就当这个时候,发生了突厥人的攻陷君士坦丁堡,并摧残了欧亚间商业的萌芽。突厥人初时本来允许欧洲商队通过他们的领土,但当他们征土略地的形势趋于巩固后,便停止了一切欧洲和远东间直接的陆路交通。其始欧洲人犹可经过突厥中间人之手,继续经商,但不久即发觉此举困难极多;于是亚洲商品之西运,数量本来甚巨大的,至是遂微弱而时有间断。

因东方贸易如此突遭破坏之故,遂刺激欧人,发生冒险精神,寻觅新的方法,以求获致欧洲、印度及中国间的直接交通。但当时突厥人方控制一切交通东方的陆路,且势力强大,不易取胜,所以可能的途径,唯有自海上寻求新路。海上的新路,显然可采者有二线,但尚有一较隐蔽的第三线,骤视之似近荒唐,后来却竟为哥伦布所偶然发现。

欧洲人士本习知中国和印度皆濒大海,所以他们以为欲达此梦寐以求的土地,可或由欧洲北岸东航,或绕道非洲南岸东航。这就是显然可采的二线。

当时企图采取北线,经过北极海以达中国者,主要的为英国人。他们的企图,因途中气候之阻止,卒归失败。为谋实现此企图,英人遂与新兴的俄罗斯帝国发生直接接触,英女王伊丽沙伯且曾为此派一特使,赴俄皇可畏的伊凡之朝廷,一时英、俄之间,颇有行将建立同盟关系之势。

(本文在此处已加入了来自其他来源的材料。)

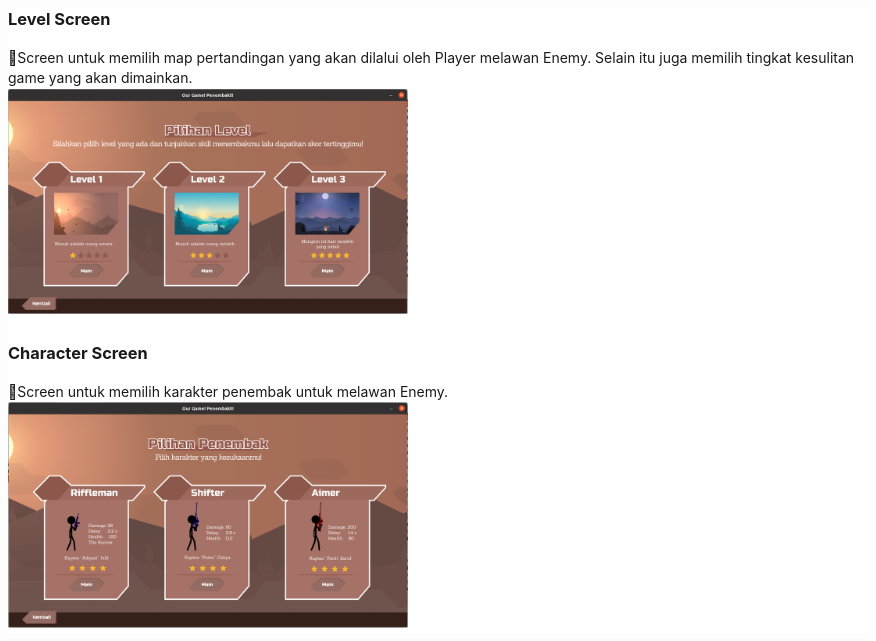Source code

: ### Level Screen
📄Screen untuk memilih map pertandingan yang akan dilalui oleh Player melawan Enemy.
Selain itu juga memilih tingkat kesulitan game yang akan dimainkan.        
  <img src="Screenshot/new_level_screen.png" width="400">
  
### Character Screen
📄Screen untuk memilih karakter penembak untuk melawan Enemy.        
  <img src="Screenshot/memilih_penembak.png" width="400">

而取道南非以建立欧洲与东方海上直接交通的发展,由葡萄牙人主持其事。伐斯哥·达·加马[注:今译“瓦斯科·达·伽马,(1460--1524),葡萄牙著名航海家。]的环航好望角,适当君士坦丁堡陷落后之四十五年;此后百年之间,葡萄牙人在东方海上遂握压倒的优势。于是波斯和印度沿海之地、马六甲海峡及中国南部沿海之地,所受欧洲的影响,且远较东西交通限于陆上之时为多,所以陆路交通的被切断,不但不减少欧、亚两洲间的商务,结果反使之有大量增进。及葡萄牙对东方之贸易开始下降,荷兰代之而兴,且更加深东方和西方间商业及政治之关系。既而荷兰商务亦就衰,法国和英国又起而代之。

欧洲人之所以能在亚洲建立霸权,当然是受这一南方海上交通线之赐。但较此更令人感觉兴趣的,却是因寻求一条通往亚洲的捷径,竟促成了美洲的发现。我们不应忘记,哥伦布的乘船出发,其目的不仅在探险。他的目的,不在寻求未经发现的新土地,也不在未经发现的新海洋。当时他的希望,仅为探查向西航行的结果,究竟能否达到东方。他所带的函件,则系致契丹大汗的,而非欲投之于他所能发现的任何土地之任何君主;他死得很快活,并不是因为他知道自己已发现了一个新大陆,倒是因为他相信他已经达到印度附近的岛屿。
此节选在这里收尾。